The Biased Artist: Exploiting Cultural Biases via Homoglyphs in Text-Guided Image Generation Models

Abstract: Text-guided image generation models, such as DALL-E 2 and Stable Diffusion, have recently received much attention from academia and the general public. Provided with textual descriptions, these models are capable of generating high-quality images depicting various concepts and styles. However, such models are trained on large amounts of public data and implicitly learn relationships from their training data that are not immediately apparent. We demonstrate that common multimodal models implicitly learned cultural biases that can be triggered and injected into the generated images by simply replacing single characters in the textual description with visually similar non-Latin characters. These so-called homoglyph replacements enable malicious users or service providers to induce biases into the generated images and even render the whole generation process useless. We practically illustrate such attacks on DALL-E 2 and Stable Diffusion as text-guided image generation models and further show that CLIP also behaves similarly. Our results further indicate that text encoders trained on multilingual data provide a way to mitigate the effects of homoglyph replacements.
Full Paper (PDF)

Remarks

The Stable Diffusion model is still under development and might be changed in the future, requiring code changes in the future. We will further improve our code in the next couple of weeks to make it more accessible.

Setup Docker Container

The easiest way to perform the attacks is to run the code in a Docker container. To build the Docker image run the following script:

docker build -t biased_artist  .

To create and start a Docker container run the following command from the project's root:

docker run --rm --shm-size 16G --name my_container --gpus '"device=0"' -v $(pwd):/workspace -it biased_artist bash

Generate Stable Diffusion Images

To reproduce our results from Section 4.3. Homoglyph Susceptibility is Inherent in Text-Guided Generative Models from the paper and generate the corresponding images, use the scripts generate_stable_diffusion_images.py and generate_stable_diffusion_images_embedding_diff.py. To load the Stable Diffusion model from Hugging Face, you need to provide the token from a user account. A token can be created at https://huggingface.co/settings/tokens. Save your token in the hf_token variables in line 6 or 11, respectively. Further specify the homoglyphs in the characters tuples in line 7 or 12, respectively. For generating images with homoglyphs in the textual description, specify the prompt and the character to be replaced with homoglyphs in line 36 of generate_stable_diffusion_images.py. For inducing the biases in the embedding space, state the text prompt and the Latin character to compute the difference from in lines 23 and 24 in generate_stable_diffusion_images_embedding_diff.py.

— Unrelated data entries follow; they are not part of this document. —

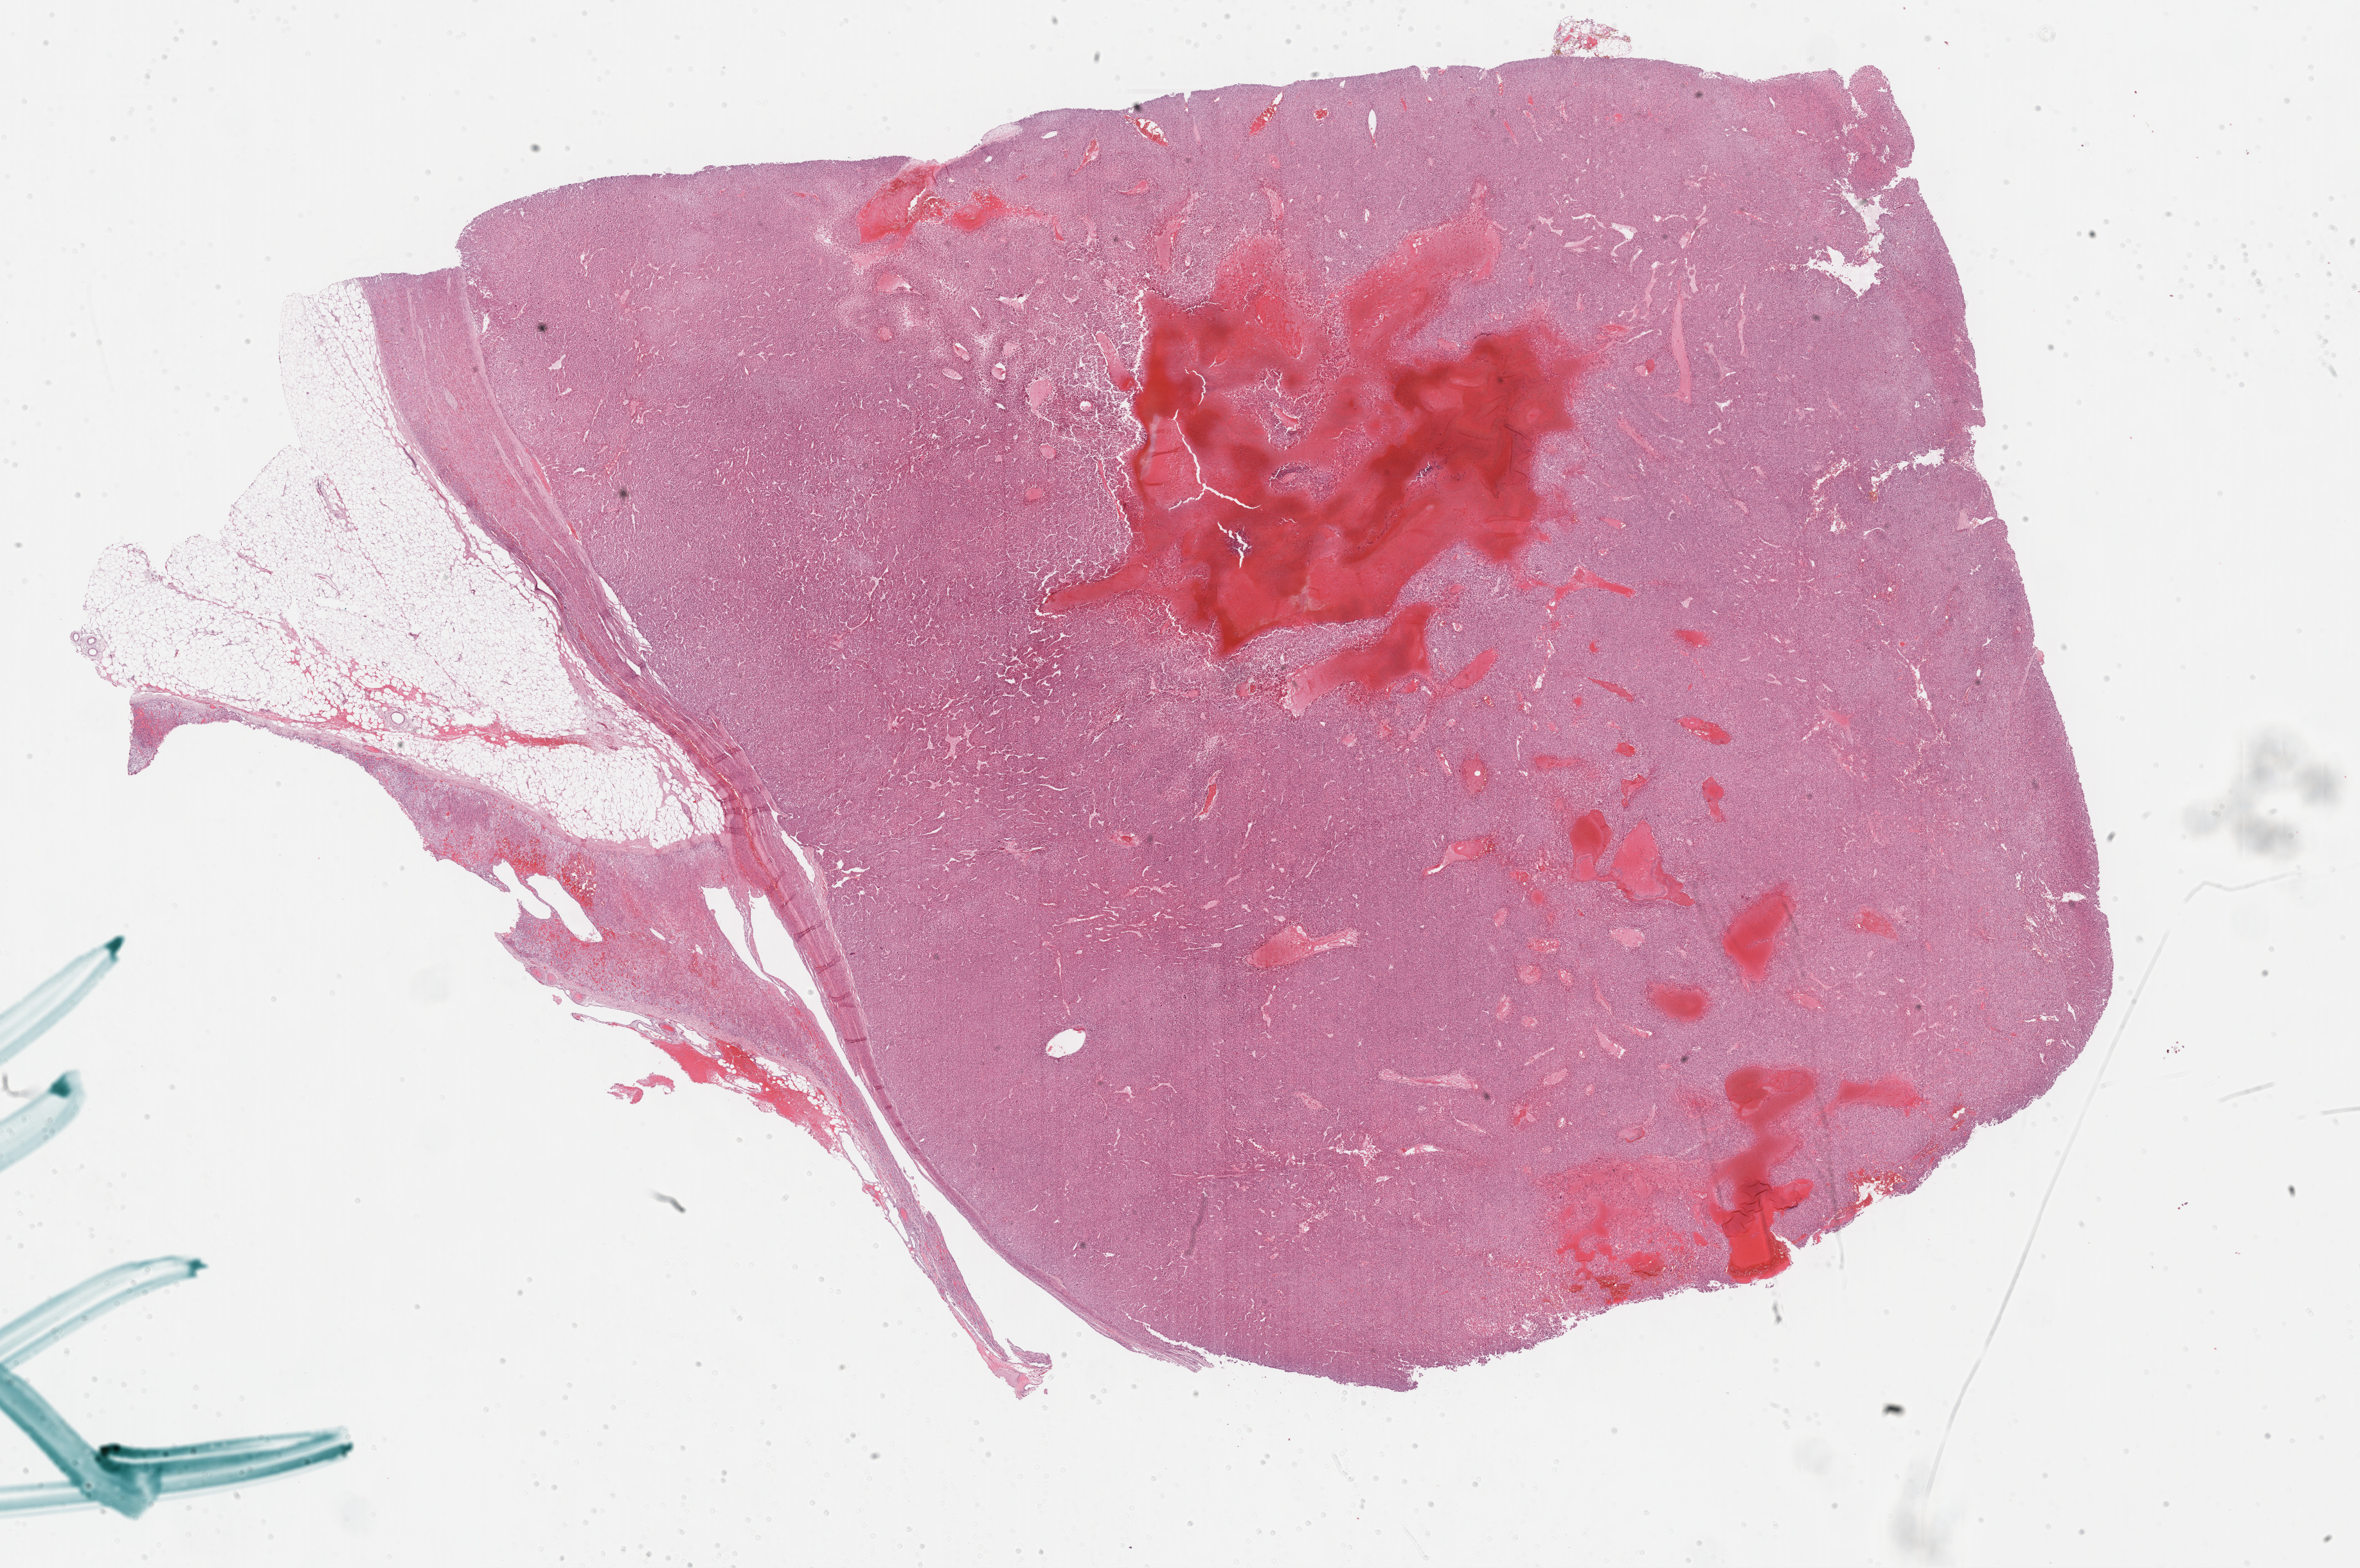
Whole-slide histology image, Hematoxylin and eosin (H&E) stained, low-resolution overview of the scanned area, about 29.7 x 19.7 mm (slide scanned at 40x); formalin-fixed paraffin-embedded (FFPE) diagnostic section; adrenal cortex, primary tumour sample. Patient: male, age at initial diagnosis 60 years.
Laterality: left. Diagnosis: Adrenal cortical carcinoma (cortex of adrenal gland).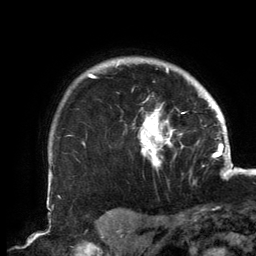
Breast MRI, one axial slice. Position 120 of 134 along the scan axis. Cropped to one breast. Dynamic contrast-enhanced series, time point 2 of 6 at this slice position (early post-contrast). 3 T. TE 2.7 ms, TR 6.5 ms. 256 × 256 image matrix, field of view 200 × 200 mm. Female patient.
Outlined on this slice (semi-automatic segmentation, software-assisted and operator-edited):
- enhancing-tissue mask used for the functional tumour volume (all voxels passing the contrast-enhancement thresholds inside the analysis volume; usually the tumour): bounding box [x1, y1, x2, y2] px = [86, 60, 189, 171]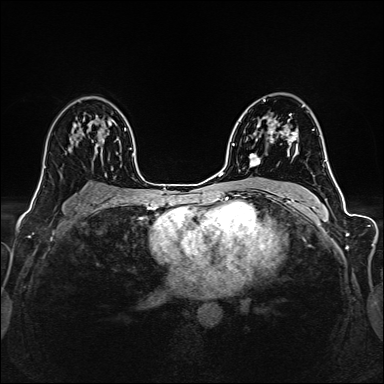
Breast MRI (dynamic contrast-enhanced), one axial slice; slice 93 of 160 in the series (ordered by position); dynamic contrast-enhanced series, time point 2 of 6 at this slice position (early post-contrast); 1.5 T; TE 2.4 ms, TR 5.2 ms; 384 × 384 image matrix, field of view 300 × 300 mm. Female patient.
Structures marked on this image (semi-automatic segmentation, software-assisted and operator-edited):
- enhancing-tissue mask used for the functional tumour volume (all voxels passing the contrast-enhancement thresholds inside the analysis volume; usually the tumour): bounding box (x1, y1, x2, y2) in pixels: (249, 121, 297, 167)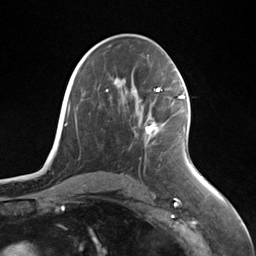
Breast MRI (dynamic contrast-enhanced), one axial slice; position 75 of 124 along the scan axis; cropped to one breast; dynamic contrast-enhanced series, time point 2 of 7 at this slice position (early post-contrast); 3 T; TE 1.8 ms, TR 4.7 ms; 1.3 mm slice thickness; 256 × 256 image matrix, field of view 150 × 150 mm. Female patient.
Outlined on this slice (semi-automatic segmentation, software-assisted and operator-edited):
- enhancing-tissue mask used for the functional tumour volume (all voxels passing the contrast-enhancement thresholds inside the analysis volume; usually the tumour): bounding box [x1, y1, x2, y2] px = [145, 96, 184, 135]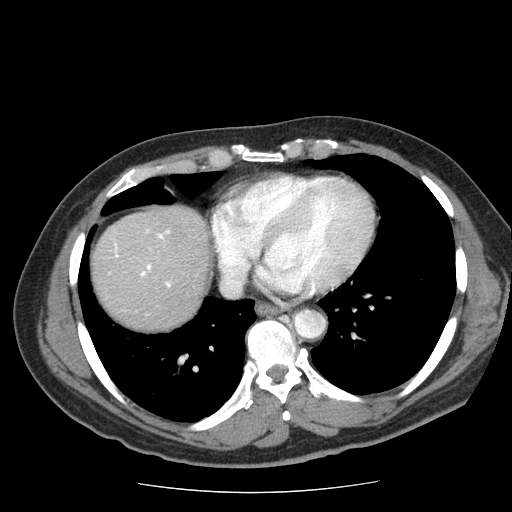
Contrast-enhanced abdominal CT (liver protocol), one axial slice; position 69 of 85 along the scan axis; reconstruction kernel STANDARD; 120 kVp; soft-tissue window (W 400 / L 40 HU); 2.5 mm slice thickness; 512 × 512 image matrix. Case-level facts recorded for this patient, not image findings: diagnosis: hepatocellular carcinoma (patient treated with transarterial chemoembolisation; whether this scan precedes or follows treatment is not stated here); TNM stage (as recorded): Stage-IIIA; Child-Pugh class: A; tumour differentiation: well differentiated; tumour nodularity: multinodular.
Outlined on this slice (semi-automatically segmented with operator editing):
- liver parenchyma outside the tumour (the mass and vessels are separate outlines, so this box may not span the whole liver): bounding box [x1, y1, x2, y2] px = [92, 206, 210, 330]
- portal vein: [114, 230, 171, 287]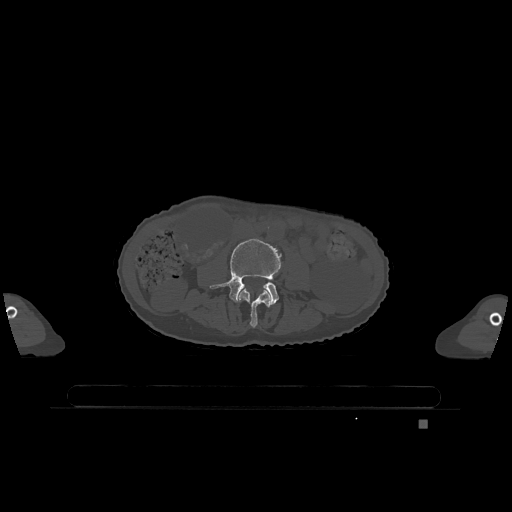
CT including the spine, one axial slice. Position 321 of 1317 along the scan axis. Bone window (W 1800 / L 400 HU). 0.5 mm slice thickness. 512 × 512 image matrix, field of view 500 × 500 mm. Patient: female, 74 years. From the clinical record (not read from this slice): primary cancer: lung; vertebrae with lytic lesions (as recorded): T1, T4, T5, T6, L4, L5.
Outlined on this slice (semi-automatically segmented with operator editing):
- L3 vertebra: box from (x=238, y=289) to (x=271, y=328) px
- L4 vertebra: (x=210, y=239)–(x=282, y=305)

Then run the scripts with one of the following commands:

python generate_stable_diffusion_images.py
python generate_stable_diffusion_images_embedding_diff.py

Analyze CLIP Models

To reproduce our results from Section 4.4. Non-Generative Multimodal Models Behave Similarly Sensitively from the paper, use the script analyze_clip_models.py. First, download the input images, for example by using CommonsDownloader and put them into a folder, which is then specified in the parameter img_paths in line 13. We provide the URL lists in the folder real_samples. Further, define the output_file name in line 14 and the different prompts in line 18. Then run the following command:

python analyze_clip_models.py

The create_clip_figures.ipynb notebook provides the code to create the CLIP figures from the paper.

Analyze LAION Datasets

To reproduce our LAION dataset analysis from Section 5.1 Reasons for Model Behavior from the paper, use the script analyze_laion_aesthetics.py. First, define the dataset_path from hugging face you want to analyze in line 8. When required, update or extent the lists of characters to search the dataset for in line 11. Then run the following command:

python analyze_laion_aesthetics.py

Please note that the download and analysis of the dataset takes its time and might run a few days. If the process is stopped, just re-run the script to continue. Already searched files will be skipped. The final results will be written to dataset_analysis.csv. Intermediate results for each parquet file will be stored at /laion_aestetics_results_per_file.

Citation

If you build upon our work, please don't forget to cite us.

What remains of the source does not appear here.